Stored data entries:
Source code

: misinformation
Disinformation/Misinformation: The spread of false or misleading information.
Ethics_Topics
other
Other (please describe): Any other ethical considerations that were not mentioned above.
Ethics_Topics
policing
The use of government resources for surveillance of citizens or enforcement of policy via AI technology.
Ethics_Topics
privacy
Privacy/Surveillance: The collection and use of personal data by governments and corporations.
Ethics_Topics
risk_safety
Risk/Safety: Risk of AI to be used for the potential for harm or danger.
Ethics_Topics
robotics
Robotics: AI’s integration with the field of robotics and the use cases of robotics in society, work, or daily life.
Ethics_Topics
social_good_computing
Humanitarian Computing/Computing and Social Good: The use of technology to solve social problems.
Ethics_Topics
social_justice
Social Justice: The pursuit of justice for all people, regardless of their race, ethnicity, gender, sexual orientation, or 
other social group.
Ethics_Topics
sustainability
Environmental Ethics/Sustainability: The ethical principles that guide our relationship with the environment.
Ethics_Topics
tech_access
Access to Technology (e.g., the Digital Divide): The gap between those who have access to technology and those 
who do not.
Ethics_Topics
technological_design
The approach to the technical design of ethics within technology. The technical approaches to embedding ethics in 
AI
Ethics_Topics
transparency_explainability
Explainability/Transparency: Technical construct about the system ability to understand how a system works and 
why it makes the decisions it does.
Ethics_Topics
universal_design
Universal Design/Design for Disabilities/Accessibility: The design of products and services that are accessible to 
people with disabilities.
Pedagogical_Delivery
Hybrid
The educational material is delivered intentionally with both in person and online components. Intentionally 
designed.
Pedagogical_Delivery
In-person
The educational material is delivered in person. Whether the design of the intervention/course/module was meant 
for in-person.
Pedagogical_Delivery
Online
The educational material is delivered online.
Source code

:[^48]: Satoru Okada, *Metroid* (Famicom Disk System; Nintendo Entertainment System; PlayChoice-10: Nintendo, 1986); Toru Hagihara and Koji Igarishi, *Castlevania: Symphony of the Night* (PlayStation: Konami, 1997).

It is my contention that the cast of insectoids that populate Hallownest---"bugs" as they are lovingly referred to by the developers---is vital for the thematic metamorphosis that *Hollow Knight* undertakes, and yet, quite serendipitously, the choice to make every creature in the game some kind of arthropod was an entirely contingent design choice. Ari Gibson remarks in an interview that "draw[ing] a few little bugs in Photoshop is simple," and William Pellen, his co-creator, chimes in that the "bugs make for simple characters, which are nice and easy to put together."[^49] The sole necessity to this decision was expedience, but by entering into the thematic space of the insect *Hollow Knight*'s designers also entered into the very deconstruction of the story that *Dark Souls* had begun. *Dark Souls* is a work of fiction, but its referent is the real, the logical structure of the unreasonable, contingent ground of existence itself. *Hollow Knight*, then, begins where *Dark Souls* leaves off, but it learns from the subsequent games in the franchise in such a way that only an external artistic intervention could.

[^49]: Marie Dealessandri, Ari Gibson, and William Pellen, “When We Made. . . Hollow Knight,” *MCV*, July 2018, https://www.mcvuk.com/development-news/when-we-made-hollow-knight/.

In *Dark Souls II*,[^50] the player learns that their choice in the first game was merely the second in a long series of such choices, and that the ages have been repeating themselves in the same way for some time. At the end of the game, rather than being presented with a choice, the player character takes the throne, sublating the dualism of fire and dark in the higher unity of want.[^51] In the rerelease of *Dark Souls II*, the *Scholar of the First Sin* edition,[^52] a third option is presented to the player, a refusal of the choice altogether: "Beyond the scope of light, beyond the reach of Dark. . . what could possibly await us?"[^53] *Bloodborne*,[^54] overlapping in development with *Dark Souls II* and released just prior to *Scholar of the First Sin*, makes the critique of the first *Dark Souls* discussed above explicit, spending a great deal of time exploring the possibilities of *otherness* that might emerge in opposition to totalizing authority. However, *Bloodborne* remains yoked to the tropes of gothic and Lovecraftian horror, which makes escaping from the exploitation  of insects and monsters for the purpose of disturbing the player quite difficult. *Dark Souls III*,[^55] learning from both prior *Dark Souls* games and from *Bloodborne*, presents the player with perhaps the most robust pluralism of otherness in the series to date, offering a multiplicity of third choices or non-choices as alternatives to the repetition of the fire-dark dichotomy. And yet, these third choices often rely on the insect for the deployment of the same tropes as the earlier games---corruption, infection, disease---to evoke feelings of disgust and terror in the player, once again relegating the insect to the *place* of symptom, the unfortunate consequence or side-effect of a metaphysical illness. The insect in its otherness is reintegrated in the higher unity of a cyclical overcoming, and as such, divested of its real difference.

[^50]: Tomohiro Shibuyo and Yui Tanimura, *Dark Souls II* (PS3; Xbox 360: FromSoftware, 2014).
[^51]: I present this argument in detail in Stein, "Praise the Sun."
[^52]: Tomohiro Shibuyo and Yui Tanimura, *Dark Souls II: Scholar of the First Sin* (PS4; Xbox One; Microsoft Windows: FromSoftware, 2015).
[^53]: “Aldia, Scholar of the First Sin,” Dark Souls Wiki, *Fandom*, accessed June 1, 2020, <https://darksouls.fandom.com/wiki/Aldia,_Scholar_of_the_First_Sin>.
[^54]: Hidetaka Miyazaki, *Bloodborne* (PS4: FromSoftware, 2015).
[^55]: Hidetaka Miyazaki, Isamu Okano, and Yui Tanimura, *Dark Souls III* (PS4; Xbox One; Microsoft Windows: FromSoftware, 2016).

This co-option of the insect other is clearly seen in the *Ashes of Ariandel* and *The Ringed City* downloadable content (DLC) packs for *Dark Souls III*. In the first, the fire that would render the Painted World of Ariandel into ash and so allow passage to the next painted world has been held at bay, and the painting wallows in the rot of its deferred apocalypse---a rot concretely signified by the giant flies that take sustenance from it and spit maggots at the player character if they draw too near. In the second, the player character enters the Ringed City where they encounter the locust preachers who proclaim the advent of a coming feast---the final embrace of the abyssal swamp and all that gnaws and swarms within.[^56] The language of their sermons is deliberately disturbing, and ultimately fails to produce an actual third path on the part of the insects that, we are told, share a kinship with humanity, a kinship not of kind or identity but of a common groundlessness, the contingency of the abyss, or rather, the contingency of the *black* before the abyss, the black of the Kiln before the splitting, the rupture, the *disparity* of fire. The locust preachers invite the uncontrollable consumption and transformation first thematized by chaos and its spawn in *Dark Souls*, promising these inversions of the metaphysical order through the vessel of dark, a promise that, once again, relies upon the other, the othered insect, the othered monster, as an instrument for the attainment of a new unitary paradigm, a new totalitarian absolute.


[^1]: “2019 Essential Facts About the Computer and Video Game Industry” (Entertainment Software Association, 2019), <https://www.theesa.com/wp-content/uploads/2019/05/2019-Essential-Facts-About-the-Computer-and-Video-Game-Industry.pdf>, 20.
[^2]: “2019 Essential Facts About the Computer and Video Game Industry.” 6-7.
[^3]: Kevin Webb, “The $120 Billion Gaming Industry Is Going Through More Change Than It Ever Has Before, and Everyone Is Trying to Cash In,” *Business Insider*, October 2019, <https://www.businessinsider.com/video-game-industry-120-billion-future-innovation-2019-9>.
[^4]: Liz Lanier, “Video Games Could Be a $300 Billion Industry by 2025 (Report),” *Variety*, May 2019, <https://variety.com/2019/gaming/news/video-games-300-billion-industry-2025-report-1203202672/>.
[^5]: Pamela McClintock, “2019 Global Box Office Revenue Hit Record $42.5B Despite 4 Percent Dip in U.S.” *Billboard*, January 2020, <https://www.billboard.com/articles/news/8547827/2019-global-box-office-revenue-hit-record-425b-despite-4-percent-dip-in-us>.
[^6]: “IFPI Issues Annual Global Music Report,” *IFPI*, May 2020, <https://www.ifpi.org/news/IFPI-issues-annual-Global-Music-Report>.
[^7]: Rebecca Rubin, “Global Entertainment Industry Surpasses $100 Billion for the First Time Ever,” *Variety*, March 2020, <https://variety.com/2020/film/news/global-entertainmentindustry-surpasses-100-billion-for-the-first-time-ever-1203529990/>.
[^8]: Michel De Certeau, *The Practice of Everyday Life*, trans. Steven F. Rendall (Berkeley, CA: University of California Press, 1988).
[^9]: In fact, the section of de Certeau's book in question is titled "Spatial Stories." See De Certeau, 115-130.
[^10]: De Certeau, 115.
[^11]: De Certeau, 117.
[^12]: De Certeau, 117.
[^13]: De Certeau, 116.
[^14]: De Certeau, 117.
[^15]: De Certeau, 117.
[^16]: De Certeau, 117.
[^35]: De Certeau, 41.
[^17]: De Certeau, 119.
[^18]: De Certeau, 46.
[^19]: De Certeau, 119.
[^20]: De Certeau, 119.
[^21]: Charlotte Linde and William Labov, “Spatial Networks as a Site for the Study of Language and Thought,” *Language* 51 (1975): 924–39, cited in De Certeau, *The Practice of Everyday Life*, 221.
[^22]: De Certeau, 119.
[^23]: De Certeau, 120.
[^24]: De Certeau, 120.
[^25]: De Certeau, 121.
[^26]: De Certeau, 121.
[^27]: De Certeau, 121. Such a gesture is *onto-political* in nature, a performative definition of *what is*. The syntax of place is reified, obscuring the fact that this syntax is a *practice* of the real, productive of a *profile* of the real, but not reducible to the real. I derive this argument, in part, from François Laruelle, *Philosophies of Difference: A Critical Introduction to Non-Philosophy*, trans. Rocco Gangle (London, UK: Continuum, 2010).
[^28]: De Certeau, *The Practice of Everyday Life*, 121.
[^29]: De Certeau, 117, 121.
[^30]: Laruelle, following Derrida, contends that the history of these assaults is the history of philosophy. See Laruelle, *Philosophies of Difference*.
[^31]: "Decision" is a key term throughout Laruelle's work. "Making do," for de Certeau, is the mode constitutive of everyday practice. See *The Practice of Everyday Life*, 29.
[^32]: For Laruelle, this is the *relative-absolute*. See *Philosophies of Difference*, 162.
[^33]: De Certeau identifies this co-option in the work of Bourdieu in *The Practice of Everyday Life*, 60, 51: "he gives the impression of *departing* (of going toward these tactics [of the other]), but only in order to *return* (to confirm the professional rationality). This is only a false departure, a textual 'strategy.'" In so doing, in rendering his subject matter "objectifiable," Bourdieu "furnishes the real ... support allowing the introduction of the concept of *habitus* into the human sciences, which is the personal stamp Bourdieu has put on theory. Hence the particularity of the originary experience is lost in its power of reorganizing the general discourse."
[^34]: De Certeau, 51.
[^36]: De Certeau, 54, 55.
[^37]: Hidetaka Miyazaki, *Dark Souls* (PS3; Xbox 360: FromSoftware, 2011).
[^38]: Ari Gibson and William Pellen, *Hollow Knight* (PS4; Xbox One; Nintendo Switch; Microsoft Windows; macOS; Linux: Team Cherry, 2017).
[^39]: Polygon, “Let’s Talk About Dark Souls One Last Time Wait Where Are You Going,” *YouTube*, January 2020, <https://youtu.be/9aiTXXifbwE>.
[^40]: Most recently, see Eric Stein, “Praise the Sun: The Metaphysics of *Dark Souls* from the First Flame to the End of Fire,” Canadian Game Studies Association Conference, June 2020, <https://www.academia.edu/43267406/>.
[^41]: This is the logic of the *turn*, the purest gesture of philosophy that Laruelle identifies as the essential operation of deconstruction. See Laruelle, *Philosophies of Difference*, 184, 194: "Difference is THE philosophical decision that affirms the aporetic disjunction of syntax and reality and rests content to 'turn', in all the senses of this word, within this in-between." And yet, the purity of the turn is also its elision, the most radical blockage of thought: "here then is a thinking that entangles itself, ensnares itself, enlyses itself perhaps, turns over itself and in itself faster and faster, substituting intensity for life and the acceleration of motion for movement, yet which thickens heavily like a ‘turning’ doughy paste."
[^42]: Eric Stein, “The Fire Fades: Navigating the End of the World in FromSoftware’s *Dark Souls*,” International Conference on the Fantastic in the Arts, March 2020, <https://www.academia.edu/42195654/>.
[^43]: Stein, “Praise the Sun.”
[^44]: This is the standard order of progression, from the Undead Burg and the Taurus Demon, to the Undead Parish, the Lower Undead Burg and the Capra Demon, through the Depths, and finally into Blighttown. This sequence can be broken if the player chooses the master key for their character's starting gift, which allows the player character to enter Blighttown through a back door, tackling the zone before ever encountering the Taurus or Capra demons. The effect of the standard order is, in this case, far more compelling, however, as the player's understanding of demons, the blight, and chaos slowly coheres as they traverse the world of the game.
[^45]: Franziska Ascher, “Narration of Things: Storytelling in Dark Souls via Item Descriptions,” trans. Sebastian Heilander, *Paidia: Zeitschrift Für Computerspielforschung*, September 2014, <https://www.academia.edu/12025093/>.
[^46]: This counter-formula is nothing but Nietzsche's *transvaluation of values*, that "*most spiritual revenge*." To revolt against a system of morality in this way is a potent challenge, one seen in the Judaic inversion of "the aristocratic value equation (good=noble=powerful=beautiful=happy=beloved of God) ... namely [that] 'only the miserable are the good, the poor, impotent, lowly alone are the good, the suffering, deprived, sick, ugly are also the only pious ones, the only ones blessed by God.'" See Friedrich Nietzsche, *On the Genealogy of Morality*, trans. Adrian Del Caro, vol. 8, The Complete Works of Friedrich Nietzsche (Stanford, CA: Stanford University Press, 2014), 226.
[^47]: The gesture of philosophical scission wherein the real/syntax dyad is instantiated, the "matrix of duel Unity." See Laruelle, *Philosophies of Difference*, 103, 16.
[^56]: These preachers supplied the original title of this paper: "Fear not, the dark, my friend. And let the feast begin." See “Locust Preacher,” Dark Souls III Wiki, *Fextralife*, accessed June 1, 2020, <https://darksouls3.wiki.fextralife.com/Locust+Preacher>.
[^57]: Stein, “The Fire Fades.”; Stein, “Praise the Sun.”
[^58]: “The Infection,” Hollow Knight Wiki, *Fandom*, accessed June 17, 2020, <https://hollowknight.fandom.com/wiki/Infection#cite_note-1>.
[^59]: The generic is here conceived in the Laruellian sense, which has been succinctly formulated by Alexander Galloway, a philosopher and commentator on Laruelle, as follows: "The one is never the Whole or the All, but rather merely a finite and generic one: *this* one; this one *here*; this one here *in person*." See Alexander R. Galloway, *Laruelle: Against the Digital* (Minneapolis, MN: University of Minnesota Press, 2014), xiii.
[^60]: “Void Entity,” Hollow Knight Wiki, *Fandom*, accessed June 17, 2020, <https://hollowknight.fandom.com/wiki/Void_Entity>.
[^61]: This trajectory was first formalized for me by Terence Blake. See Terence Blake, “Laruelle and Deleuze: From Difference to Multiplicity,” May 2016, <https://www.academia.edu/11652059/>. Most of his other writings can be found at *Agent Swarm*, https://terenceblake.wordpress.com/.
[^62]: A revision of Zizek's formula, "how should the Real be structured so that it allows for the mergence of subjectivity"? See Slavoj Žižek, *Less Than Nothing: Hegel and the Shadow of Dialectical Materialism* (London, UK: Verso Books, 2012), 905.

- [ABOUT THIS EXERCISE] Of the entries listed above, reproduce only the lines starting at the line containing "Robotics: AI’s integration" and ending at the line containing "Explainability/Transparency: Technical construct". Include both, exactly as they stand.

- [EXPECTED ANSWER]
Robotics: AI’s integration with the field of robotics and the use cases of robotics in society, work, or daily life.
Ethics_Topics
social_good_computing
Humanitarian Computing/Computing and Social Good: The use of technology to solve social problems.
Ethics_Topics
social_justice
Social Justice: The pursuit of justice for all people, regardless of their race, ethnicity, gender, sexual orientation, or 
other social group.
Ethics_Topics
sustainability
Environmental Ethics/Sustainability: The ethical principles that guide our relationship with the environment.
Ethics_Topics
tech_access
Access to Technology (e.g., the Digital Divide): The gap between those who have access to technology and those 
who do not.
Ethics_Topics
technological_design
The approach to the technical design of ethics within technology. The technical approaches to embedding ethics in 
AI
Ethics_Topics
transparency_explainability
Explainability/Transparency: Technical construct about the system ability to understand how a system works and 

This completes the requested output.